What about a return to Baku, Azerbaijan, with all the logistic, politcal and communication flukes that made the 2012-edition difficult to organize? I’m sure the Azeri would love to do it, but I’m not sure if the EBU is very fond of the idea. The first nation that seems to succesfully apply for this option is Germany. The country hosted to much satisfaction in Düsseldorf in 2011, the contest is alive and popular in the nation and there are many cities which are eager to take the job this time around.
So Christer Björman saying Germany already sealed the deal. It’s not such a strange idea…

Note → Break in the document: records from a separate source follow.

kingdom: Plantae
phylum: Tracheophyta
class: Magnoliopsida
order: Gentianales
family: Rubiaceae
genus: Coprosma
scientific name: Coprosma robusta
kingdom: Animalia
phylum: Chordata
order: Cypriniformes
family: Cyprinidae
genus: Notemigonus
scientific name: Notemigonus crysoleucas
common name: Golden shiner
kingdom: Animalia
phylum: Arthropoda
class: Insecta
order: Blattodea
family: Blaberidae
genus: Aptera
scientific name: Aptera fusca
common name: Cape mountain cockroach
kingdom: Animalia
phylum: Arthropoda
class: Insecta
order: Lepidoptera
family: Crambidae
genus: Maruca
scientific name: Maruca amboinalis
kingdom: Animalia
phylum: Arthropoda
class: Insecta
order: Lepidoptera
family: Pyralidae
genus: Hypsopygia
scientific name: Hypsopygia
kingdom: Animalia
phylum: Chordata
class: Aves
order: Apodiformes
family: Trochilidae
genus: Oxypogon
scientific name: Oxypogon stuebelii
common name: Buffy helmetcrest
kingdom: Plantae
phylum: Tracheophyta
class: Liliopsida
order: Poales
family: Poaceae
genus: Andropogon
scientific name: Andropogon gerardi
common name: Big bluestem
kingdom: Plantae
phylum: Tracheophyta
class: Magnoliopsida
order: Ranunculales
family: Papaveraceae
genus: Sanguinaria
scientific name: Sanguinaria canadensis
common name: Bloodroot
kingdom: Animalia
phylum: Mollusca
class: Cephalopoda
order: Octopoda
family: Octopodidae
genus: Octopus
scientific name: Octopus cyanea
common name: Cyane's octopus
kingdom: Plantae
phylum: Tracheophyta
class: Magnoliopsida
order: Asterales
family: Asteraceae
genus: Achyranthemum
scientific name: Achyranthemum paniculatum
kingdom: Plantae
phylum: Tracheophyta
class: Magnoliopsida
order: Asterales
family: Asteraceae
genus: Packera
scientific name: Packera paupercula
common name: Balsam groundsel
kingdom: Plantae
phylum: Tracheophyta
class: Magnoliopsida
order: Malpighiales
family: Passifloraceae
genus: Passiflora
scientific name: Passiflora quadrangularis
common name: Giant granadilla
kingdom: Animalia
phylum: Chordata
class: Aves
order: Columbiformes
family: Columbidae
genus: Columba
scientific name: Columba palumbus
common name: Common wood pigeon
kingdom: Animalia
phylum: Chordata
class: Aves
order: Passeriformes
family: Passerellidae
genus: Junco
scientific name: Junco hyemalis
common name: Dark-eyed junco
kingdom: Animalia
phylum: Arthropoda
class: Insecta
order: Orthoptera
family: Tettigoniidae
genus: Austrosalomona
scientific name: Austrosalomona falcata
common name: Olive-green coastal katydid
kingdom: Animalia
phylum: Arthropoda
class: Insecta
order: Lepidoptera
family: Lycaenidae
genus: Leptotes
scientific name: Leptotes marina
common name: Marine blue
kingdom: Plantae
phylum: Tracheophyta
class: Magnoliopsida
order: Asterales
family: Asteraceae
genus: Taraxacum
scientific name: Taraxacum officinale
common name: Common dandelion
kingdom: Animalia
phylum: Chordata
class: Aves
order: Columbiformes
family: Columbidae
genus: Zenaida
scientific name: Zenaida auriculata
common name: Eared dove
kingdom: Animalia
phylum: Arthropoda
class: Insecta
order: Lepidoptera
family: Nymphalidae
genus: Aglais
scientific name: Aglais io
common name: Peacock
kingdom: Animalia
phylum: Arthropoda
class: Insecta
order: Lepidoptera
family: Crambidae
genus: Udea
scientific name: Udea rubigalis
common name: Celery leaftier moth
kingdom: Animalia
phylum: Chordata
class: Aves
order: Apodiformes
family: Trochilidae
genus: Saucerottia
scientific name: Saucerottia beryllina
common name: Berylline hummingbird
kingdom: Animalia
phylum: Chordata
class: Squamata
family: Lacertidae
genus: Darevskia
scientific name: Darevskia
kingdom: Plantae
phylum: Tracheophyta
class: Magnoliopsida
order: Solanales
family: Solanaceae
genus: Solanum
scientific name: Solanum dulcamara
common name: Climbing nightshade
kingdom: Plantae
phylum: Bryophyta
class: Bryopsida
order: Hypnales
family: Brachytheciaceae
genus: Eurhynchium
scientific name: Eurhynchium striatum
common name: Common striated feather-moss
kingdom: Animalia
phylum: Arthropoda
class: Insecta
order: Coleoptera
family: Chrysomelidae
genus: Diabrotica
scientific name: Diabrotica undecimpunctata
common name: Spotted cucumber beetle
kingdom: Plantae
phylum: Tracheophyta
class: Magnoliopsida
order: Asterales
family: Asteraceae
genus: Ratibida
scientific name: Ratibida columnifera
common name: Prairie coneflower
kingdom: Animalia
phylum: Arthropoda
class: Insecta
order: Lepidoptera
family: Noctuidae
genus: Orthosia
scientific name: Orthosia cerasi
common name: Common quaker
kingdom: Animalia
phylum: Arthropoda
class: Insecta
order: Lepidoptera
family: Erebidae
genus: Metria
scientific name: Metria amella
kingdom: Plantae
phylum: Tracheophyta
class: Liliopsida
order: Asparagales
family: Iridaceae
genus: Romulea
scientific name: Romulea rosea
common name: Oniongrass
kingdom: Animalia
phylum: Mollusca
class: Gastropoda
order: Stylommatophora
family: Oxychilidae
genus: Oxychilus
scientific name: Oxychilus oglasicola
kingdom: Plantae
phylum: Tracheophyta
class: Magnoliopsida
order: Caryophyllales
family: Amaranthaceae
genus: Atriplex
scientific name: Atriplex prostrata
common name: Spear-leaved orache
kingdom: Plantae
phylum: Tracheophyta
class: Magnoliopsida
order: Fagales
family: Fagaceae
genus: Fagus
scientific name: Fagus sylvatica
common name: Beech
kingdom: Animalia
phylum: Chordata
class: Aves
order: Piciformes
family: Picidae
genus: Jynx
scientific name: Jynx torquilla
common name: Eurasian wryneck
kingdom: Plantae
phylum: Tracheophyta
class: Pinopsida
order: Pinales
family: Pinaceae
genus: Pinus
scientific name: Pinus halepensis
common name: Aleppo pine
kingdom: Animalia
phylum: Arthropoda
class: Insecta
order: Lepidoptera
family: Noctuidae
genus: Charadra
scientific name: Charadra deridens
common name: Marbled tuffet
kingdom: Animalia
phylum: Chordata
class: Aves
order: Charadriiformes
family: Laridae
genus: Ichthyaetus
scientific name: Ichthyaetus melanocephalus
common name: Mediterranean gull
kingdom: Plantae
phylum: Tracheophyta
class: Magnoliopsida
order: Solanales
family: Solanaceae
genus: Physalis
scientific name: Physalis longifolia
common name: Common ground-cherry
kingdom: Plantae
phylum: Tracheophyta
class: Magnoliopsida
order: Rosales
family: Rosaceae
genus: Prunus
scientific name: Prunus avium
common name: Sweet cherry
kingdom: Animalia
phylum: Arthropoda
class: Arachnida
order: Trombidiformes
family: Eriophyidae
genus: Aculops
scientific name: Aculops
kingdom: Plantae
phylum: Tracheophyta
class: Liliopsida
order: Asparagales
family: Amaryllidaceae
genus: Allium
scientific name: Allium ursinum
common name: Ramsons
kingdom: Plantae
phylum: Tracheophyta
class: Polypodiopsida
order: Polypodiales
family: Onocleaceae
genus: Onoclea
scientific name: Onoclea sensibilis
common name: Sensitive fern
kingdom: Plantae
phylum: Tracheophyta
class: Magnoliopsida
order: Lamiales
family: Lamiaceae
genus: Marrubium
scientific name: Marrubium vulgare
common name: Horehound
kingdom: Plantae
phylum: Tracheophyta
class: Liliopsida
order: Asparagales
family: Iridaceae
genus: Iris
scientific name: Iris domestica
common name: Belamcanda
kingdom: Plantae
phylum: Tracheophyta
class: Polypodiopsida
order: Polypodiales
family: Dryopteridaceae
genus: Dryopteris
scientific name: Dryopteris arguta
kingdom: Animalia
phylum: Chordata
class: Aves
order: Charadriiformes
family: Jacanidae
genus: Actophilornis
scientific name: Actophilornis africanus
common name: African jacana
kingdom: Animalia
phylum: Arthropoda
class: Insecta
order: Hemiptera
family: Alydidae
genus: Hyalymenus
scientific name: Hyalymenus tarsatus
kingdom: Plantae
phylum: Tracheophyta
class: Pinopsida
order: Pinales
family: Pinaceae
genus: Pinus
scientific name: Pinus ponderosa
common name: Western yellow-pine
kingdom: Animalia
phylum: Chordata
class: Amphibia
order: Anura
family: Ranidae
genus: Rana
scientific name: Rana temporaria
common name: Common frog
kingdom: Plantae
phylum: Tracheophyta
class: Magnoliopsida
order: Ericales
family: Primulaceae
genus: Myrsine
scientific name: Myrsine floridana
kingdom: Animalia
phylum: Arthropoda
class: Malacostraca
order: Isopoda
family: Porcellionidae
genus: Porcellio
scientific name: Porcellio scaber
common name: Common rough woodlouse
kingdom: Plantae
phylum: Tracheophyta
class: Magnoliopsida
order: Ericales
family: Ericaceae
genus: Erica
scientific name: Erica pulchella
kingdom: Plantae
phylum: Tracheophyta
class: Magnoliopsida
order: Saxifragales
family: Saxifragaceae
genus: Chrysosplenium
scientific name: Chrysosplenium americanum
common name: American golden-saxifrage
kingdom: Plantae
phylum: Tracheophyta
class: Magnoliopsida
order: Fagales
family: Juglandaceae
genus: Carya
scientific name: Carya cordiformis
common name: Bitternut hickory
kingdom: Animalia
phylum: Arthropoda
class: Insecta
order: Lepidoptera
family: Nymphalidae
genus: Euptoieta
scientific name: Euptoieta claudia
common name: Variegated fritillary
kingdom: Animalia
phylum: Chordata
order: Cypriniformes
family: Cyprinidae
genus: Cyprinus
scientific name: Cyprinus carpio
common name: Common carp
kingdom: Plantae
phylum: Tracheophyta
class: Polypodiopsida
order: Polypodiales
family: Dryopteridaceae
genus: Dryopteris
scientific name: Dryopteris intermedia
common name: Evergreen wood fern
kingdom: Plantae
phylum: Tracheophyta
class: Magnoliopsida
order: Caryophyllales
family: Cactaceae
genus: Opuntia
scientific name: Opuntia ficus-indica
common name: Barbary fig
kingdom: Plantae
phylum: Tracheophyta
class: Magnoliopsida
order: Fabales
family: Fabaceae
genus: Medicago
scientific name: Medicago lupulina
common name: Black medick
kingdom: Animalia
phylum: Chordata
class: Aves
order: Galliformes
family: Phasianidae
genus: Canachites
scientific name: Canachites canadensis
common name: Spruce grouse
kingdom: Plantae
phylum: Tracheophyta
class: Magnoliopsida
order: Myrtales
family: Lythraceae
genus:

OPTION 2: One of the Big-5 members will take on the job
Well, once again, Germany would fit in this option. But why should a Big-5 member get the job, since they already have other privileges? A final with 27 nations is a very long ride. Ideally 26 would be the max. Letting one of the Big-5 members host the contest, together with some Australian presenters, would take away the issue of an extra directly qualified finalist, because BIG-5 and host nation then overlap.
Besides Germany, the most obvious nation is The United Kingdom, of course. Australian – British relations are one of the closest international relationships in existence, marked by culture, institutions and language. The UK is usualy a partner the EBU can rely on, proven by the fact that they got the 60th anniversary show earlier this year. The question remains if the BBC wants the real deal. Back in 1980, they first declined the contest before the EBU turned to the other side of the North Sea and started talking with the Dutch state broadcaster.
The other three nations in the Big-5, Spain, Italy and France, do not seem to be willing to raise their hand out of free will to host Eurovision, due to a decrease of interest for the contest and the high costs of hosting this huge event.
OPTION 3: The runner-up of 2015 will get the right to host in 2016
Another fair option would be to give the rights to host the contest, maybe together with a direct place in the final, to the runner-up of the 2015-edition behind Australia. Which nation will that be? If we should believe the polls and bookmakers, it might be wise to contact the broadcasters in Sweden, Italy and Estonia to check how willing they are to take on the job in 2016.
But who knows, just like last year, we can always be in for a big surprise. This option could be realistic, as it has been used earlier this year when Italy refused to host the Junior Eurovision Song Contest after winning it in Malta. After some weeks of negotiations, runner-up Bulgaria was announced to take over the 2015 Junior Eurovision Song Contest.
OPTION 4: A free bidding process for all countries that would like to host
Just like the FIFA and UEFA or the IOC who organize the big Football Championships for nations and the Olympic Games, there can be a bidding process by each nation that would like to host the contest. There is little time to do this, and creating a proper bidding book will take time, so I doubt if this will be prefered by the EBU. Perhaps it would be an option, if there was more time. You would know for sure that the country that gets to host the contest, is really eager to deliver a great show in May 2016.
OPTION 5: Australia will not win the contest
This is not really an option, but should Guy NOT win in Vienna, I guess we’ll just go the country that has won the contest instead…. Will be continued in a couple of weeks in Vienna!